Такие шли в Заречье дела в первое лето княжения молодого Горислава. Шли бы они и дальше, к радости ли, к печали, но по-иному рассудила насмешница Рагела. Уже ткала она пёстрое полотно людских судеб – и для Заречья, и для Ильгоды, и для всей земли от края до края, и сама ещё, верно, не знала, в какой узор сплетутся отмеренные ею нити.
II. Неслух
Зимка прибежала с поля насквозь промокшая: дождь разгулялся не на шутку. На дворе никого не было, один только приблудный чёрный кот с порванным ухом сидел на крыльце, прятался от холода и влаги. Все собрались у пышущей жаром печи: тётка стряпала, бабушка латала старую отцову рубаху, Волк прилежно что-то строгал коротким ножичком – должно, опять дудочку себе на потеху. Младшие возились в тёмном закутке, подальше от подслеповатых бабкиных глаз – пытались выманить на белый свет домового. Зимка встала над ними, упёрла руки в бока, точь-в-точь как матушка, когда сердится, и сказала грозно:
– Вы что ж такое делаете? Батюшка велел Бурого не донимать!
– Тихо ты! – шикнул на неё Яр и подтолкнул к стенке плошку с молоком. – Вылезет же вот-вот!
– Бабушка! – погромче окликнула Зимка. – Тётушка! Опять они Бурого ловят!

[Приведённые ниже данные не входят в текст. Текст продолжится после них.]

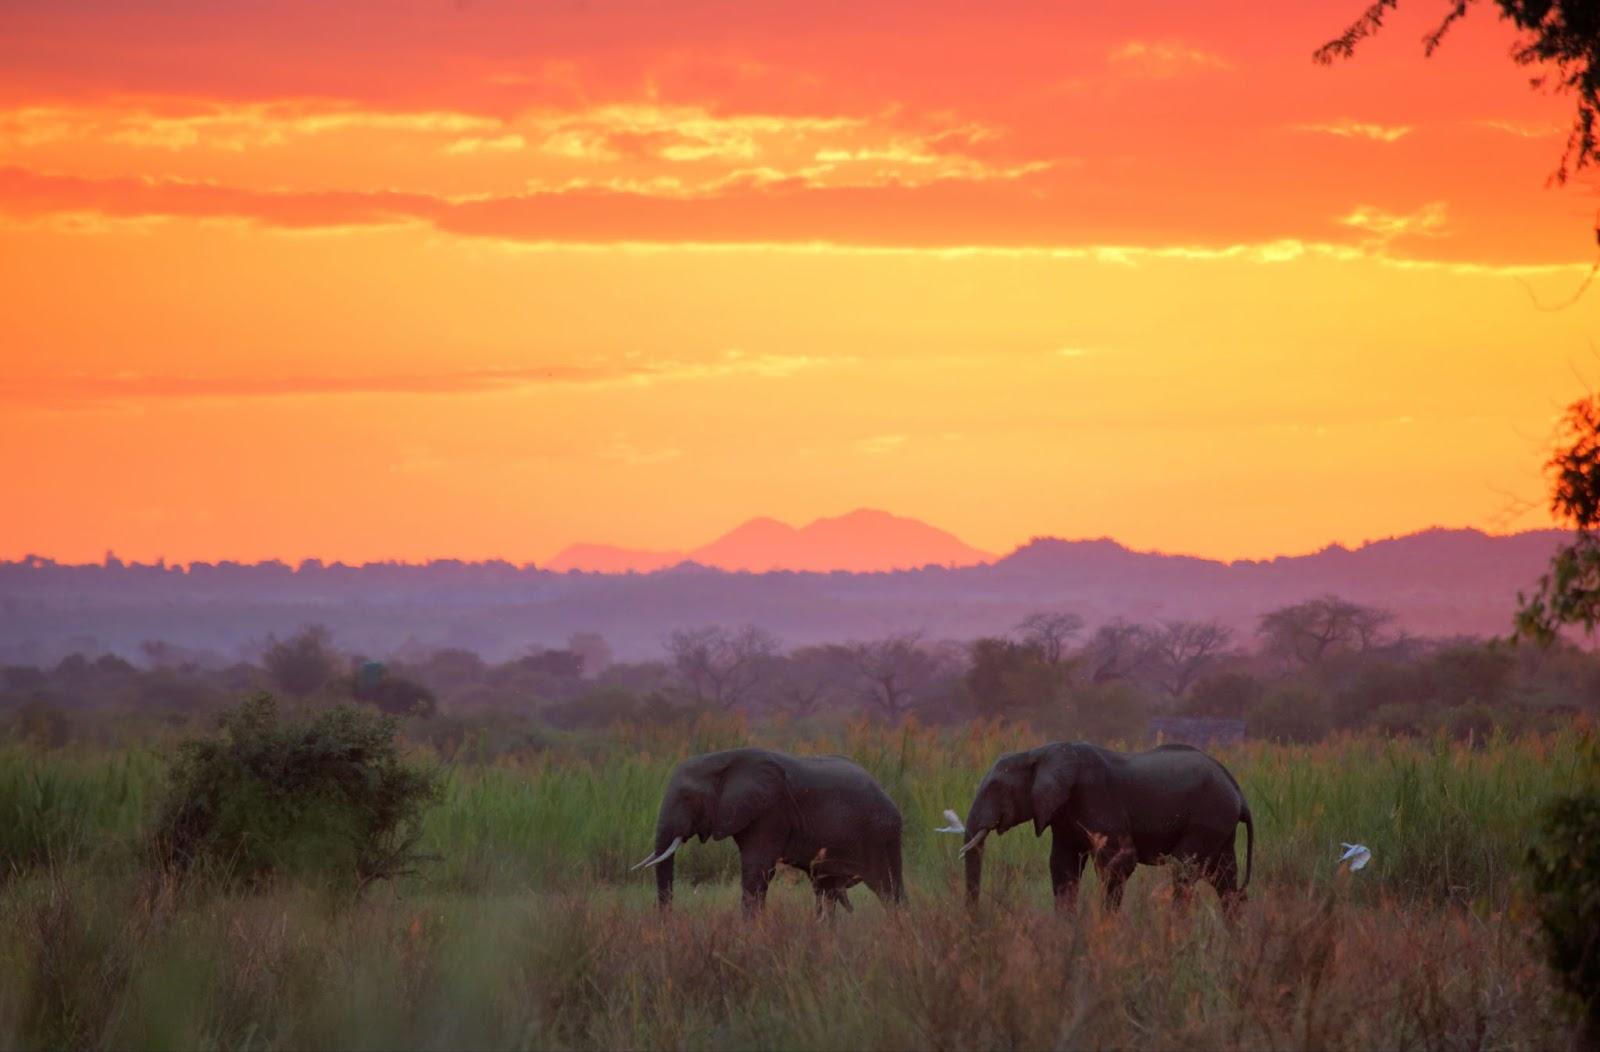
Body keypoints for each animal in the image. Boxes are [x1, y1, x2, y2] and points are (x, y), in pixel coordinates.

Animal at [636, 745, 915, 908]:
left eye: (686, 798)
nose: (667, 925)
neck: (722, 759)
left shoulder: (771, 810)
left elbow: (756, 870)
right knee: (825, 891)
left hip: (881, 836)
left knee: (889, 891)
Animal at [953, 738, 1254, 908]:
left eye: (995, 787)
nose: (975, 925)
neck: (1037, 753)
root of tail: (1238, 792)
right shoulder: (1061, 813)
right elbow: (1063, 866)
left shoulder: (1096, 797)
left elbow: (1119, 862)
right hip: (1220, 825)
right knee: (1224, 880)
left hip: (1208, 818)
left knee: (1183, 872)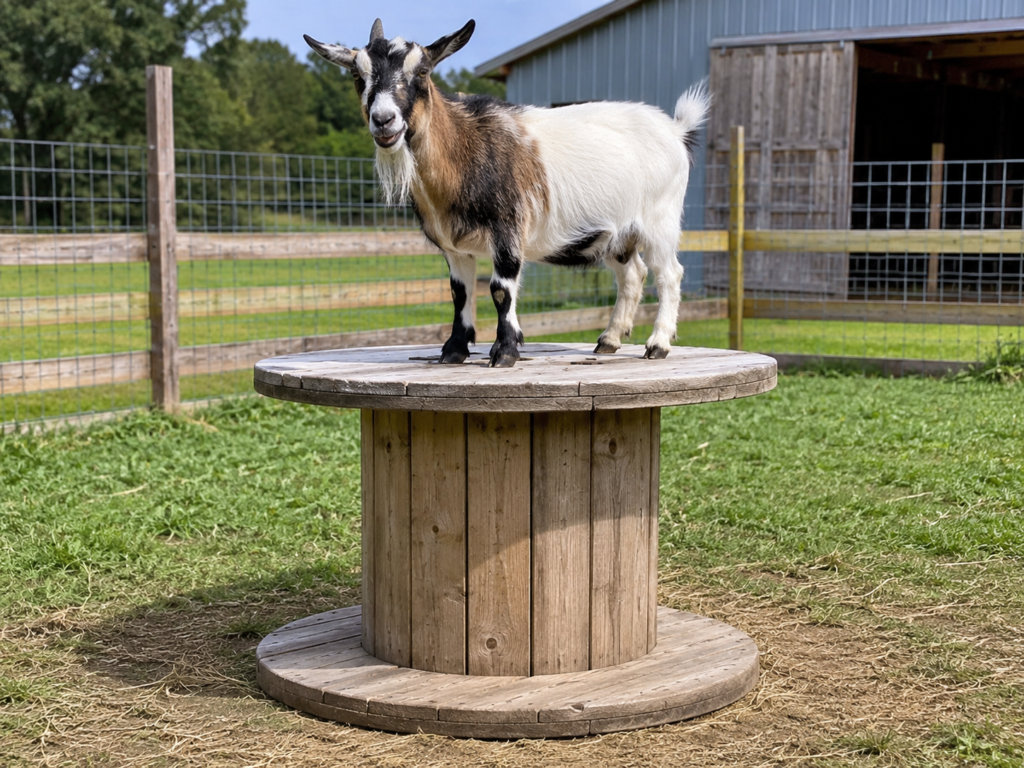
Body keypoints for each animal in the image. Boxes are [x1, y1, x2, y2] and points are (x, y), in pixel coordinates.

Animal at [305, 19, 709, 367]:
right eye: (357, 75)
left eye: (422, 72)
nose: (384, 120)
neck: (464, 147)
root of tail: (676, 130)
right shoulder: (453, 247)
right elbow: (460, 293)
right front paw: (453, 350)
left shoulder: (508, 230)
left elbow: (501, 290)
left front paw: (505, 351)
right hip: (619, 234)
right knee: (632, 274)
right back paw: (609, 339)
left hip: (660, 220)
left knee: (668, 274)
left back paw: (657, 344)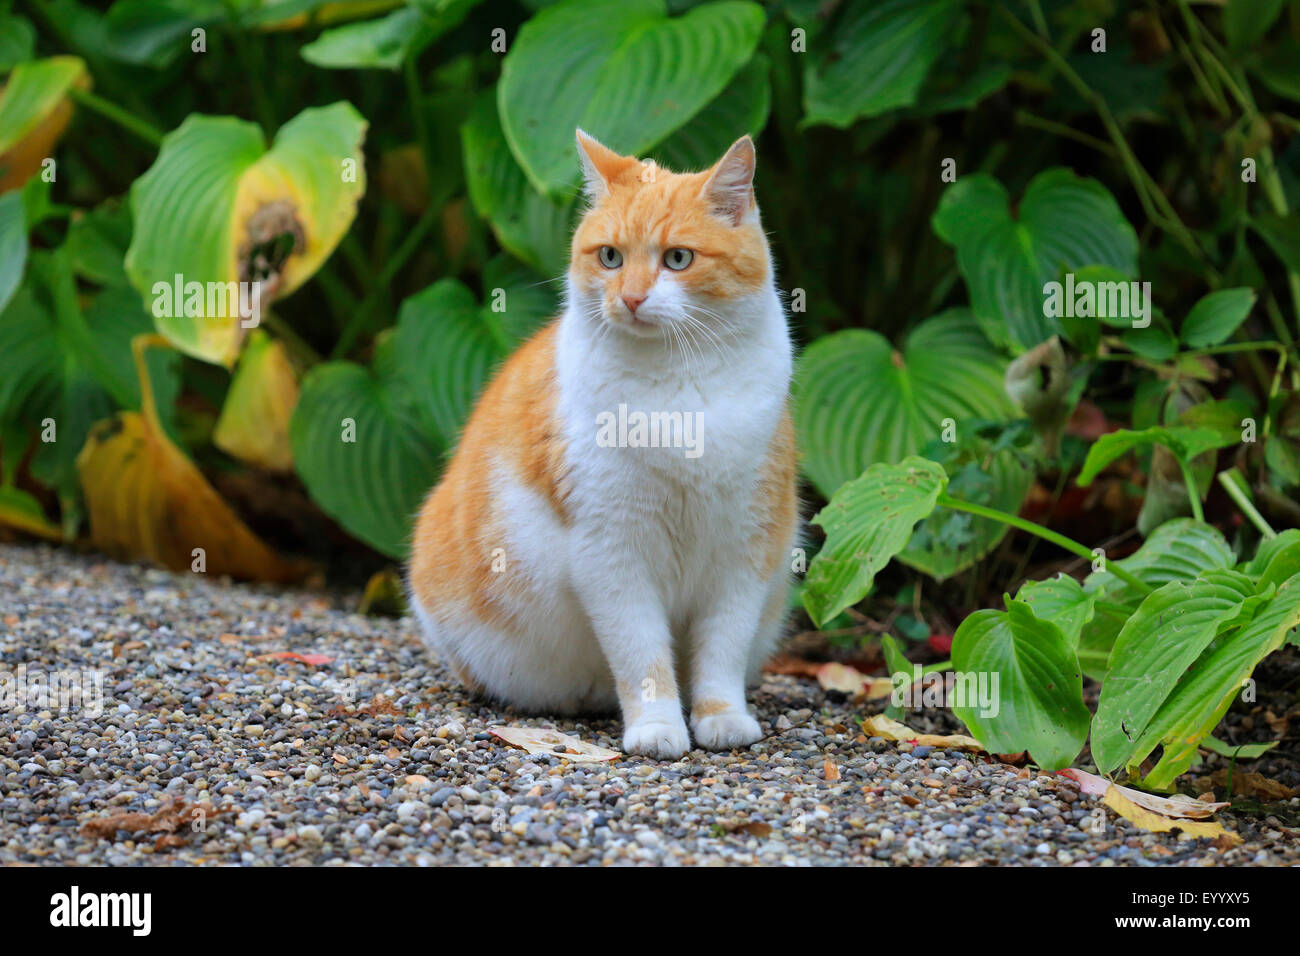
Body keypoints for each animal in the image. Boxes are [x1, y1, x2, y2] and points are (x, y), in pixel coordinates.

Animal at [405, 127, 795, 759]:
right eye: (610, 256)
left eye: (678, 258)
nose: (631, 298)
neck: (677, 387)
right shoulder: (612, 552)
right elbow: (641, 654)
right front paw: (658, 726)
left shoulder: (746, 549)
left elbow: (722, 651)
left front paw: (721, 717)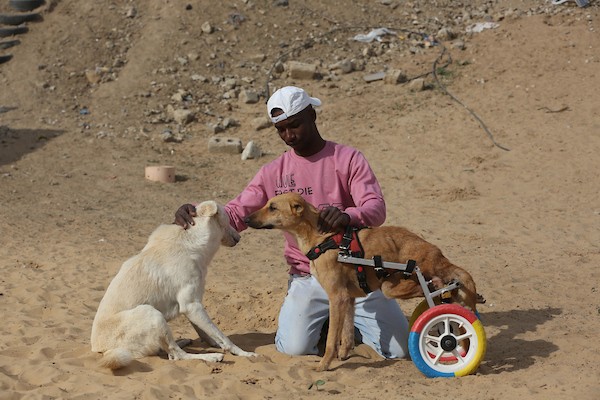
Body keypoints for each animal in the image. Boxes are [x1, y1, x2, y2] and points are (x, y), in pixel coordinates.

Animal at [91, 200, 255, 368]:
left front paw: (215, 343)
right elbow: (222, 336)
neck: (191, 241)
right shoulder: (192, 306)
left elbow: (206, 332)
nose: (239, 237)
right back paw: (211, 357)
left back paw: (183, 341)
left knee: (169, 351)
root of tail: (99, 349)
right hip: (152, 314)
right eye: (228, 221)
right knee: (176, 355)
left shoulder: (193, 307)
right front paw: (243, 353)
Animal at [244, 192, 482, 370]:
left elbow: (331, 340)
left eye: (272, 207)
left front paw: (323, 365)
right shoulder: (348, 299)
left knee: (436, 288)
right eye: (266, 204)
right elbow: (347, 333)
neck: (322, 238)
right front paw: (344, 354)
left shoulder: (337, 297)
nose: (246, 219)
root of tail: (437, 253)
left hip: (391, 285)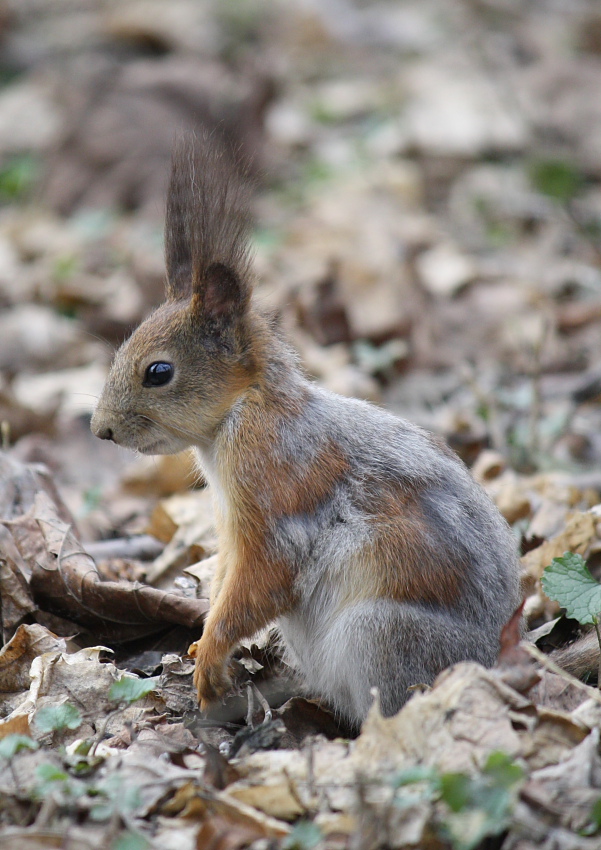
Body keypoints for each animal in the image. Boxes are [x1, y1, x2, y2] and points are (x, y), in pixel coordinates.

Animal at [91, 134, 524, 724]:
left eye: (158, 372)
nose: (101, 430)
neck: (244, 413)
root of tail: (497, 660)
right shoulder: (229, 526)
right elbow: (224, 579)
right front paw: (202, 644)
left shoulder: (277, 499)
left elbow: (261, 582)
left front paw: (211, 658)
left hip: (383, 635)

– А ну бросьте! – тут же всполошилась Милолика. Она бросила ухват, подскочила к Яру и за шиворот оттащила его от тёмной щели. Забавка обиженно захныкала. – Ох, горе-горюшко! Да можешь ты хоть одну лучиночку смирно посидеть?
– Так я и сижу, – откликнулся Пройда. – Поглядеть вот хотел, как Бурый в свой закут помещается. Он ведь толстый.